Youre definitely on the right track there. The answer to your question depends on what kind of storage you use (local disk, NFS, RBD, LVM). The command line I quoted actually already has the target file location as the last parameter marked in bold, so thats where youll find your converted image. It really is as simple as converting the image, sticking them into your storage (whatever that may be) and then make the /etc/pve/qemu-server/***.conf file point towards that image.
 
I game up image juggling a long time ago. While in theory, it should be simple, in experience, it ends up being a pita more often than not. If you have room on the network/shared storage/capacity etc AND can stand the downtime, I typically just boot a Clonezilla iso, do a network backup of the VM using clonezilla, and then do a network restore into the new VM. I have done this multiple time moving between platforms. It's not as elegant, but always works. Worst case, you may need to fix the mount points if your drive name changes, but usually clonezilla catches it for you for linux vms.


Will this work if i already have up and running ESXI servers. I don't mind the downtime for now. Thing is i want to migrate to proxmox on the same server
 
Will this work if i already have up and running ESXI servers. I don't mind the downtime for now. Thing is i want to migrate to proxmox on the same server
Hi,
on the same server is a litlle bit dangerous - the pve-installation erase the whole (first) disk!

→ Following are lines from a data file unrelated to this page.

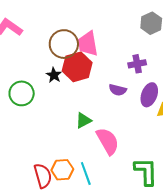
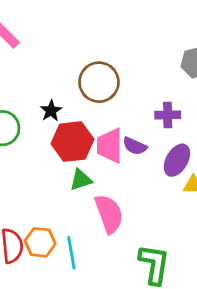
brown circle: (64, 44) -> (99, 82), moved
pink trapezoid: (88, 44) -> (110, 146), moved
red hexagon: (77, 67) -> (72, 142), moved

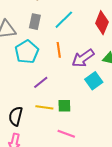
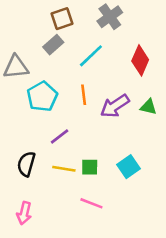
gray rectangle: (35, 22) -> (53, 45), moved, turned 35
cyan square: (94, 81) -> (128, 167), moved
black semicircle: (16, 116) -> (26, 164), moved

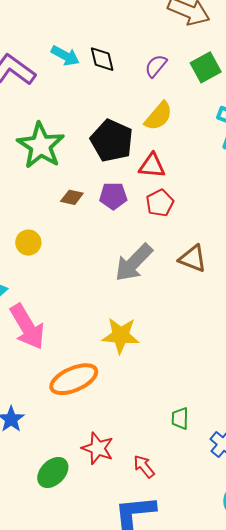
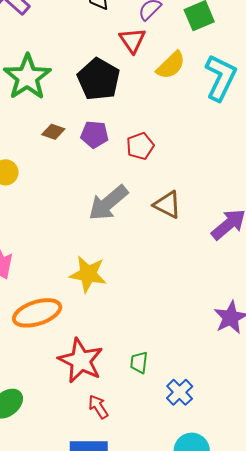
yellow semicircle: (159, 116) -> (171, 65), moved
red triangle: (152, 166) -> (132, 40), moved, turned 44
red star: (98, 448) -> (81, 361), moved, size x1.4

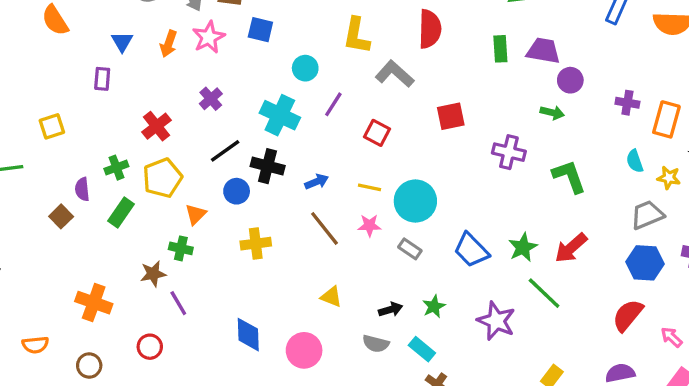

I would do only an installation with an valid backup - and with only one server you can't switch back fast if something goes wrong.

Why not use for a short time an Spare-desktop (enough ram and 64bit-hw-virtualisation). Then you can convert all machines to that node - and if all run, reinstall the server and move (backup + restore) the VMs to the pve-server.

In this case, you have all times an running (or runable) VM.

Udo
 
Hi,
on the same server is a litlle bit dangerous - the pve-installation erase the whole (first) disk!

I would do only an installation with an valid backup - and with only one server you can't switch back fast if something goes wrong.

Why not use for a short time an Spare-desktop (enough ram and 64bit-hw-virtualisation). Then you can convert all machines to that node - and if all run, reinstall the server and move (backup + restore) the VMs to the pve-server.

In this case, you have all times an running (or runable) VM.

Udo


What you mean by erase the first disk?
 
Hi,
during the pve installation the whole first hdd/raid volume will be overwritten (/boot, volumegroup pve with root, swap and data).

Udo


I know about that. that's why I'm dedicating 250GB drive towards that.You must read my original post. I state that I will use 1x 2tb for the operating systems and another for the backups and the 250GB for the operating systtems
 
have another question. if I use clonezilla do I need to set anything to ide or so. only thing I'm doing is by removing vmware tools. think that should be fine?